=== Input data ===
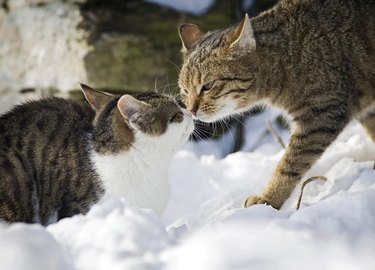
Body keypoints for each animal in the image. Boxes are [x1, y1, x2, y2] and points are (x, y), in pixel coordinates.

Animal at [178, 0, 375, 209]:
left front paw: (269, 199)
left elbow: (290, 164)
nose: (191, 110)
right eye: (185, 90)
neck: (284, 61)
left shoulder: (320, 113)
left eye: (207, 86)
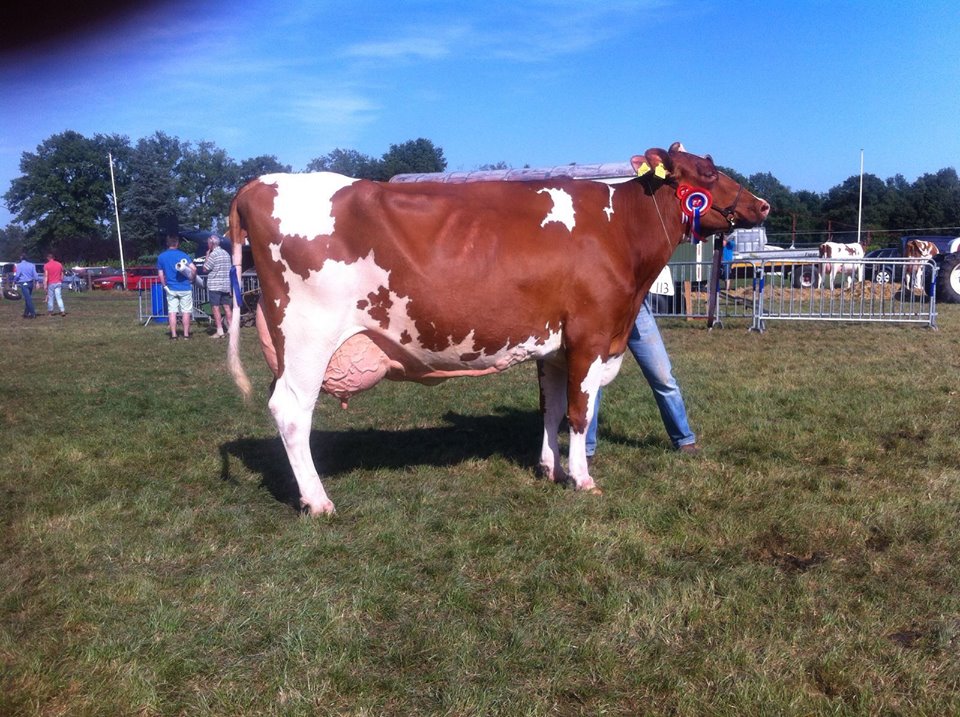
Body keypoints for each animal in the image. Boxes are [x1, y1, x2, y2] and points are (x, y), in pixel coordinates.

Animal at [226, 142, 770, 515]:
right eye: (708, 172)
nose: (763, 205)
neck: (619, 229)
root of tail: (258, 184)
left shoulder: (555, 344)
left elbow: (552, 410)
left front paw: (550, 469)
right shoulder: (591, 336)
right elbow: (579, 413)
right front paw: (582, 480)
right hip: (307, 339)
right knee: (291, 412)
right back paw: (318, 502)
===
About this task:
Write the material out again exactly as it appears, dropping the pictures.

Your solution:
Body keypoints for each animal in the image. Boxes are [x1, y1, x2, y2] and points are (x, y), in pixel coordinates.

Animal at [178, 0, 375, 209]:
left front paw: (269, 199)
left elbow: (290, 164)
nose: (191, 110)
right eye: (185, 90)
neck: (284, 61)
left shoulder: (320, 113)
left eye: (207, 86)
Body keypoints for each animal in the image. Boxes are [x1, y1, x2, y2] and points are (x, y), in pixel coordinates.

Animal at [226, 142, 770, 515]:
right eye: (708, 172)
nose: (763, 205)
neck: (619, 229)
root of tail: (258, 184)
left shoulder: (555, 344)
left elbow: (552, 410)
left front paw: (550, 469)
right shoulder: (591, 336)
right elbow: (579, 413)
right front paw: (582, 480)
right hip: (307, 339)
right knee: (291, 412)
right back paw: (318, 502)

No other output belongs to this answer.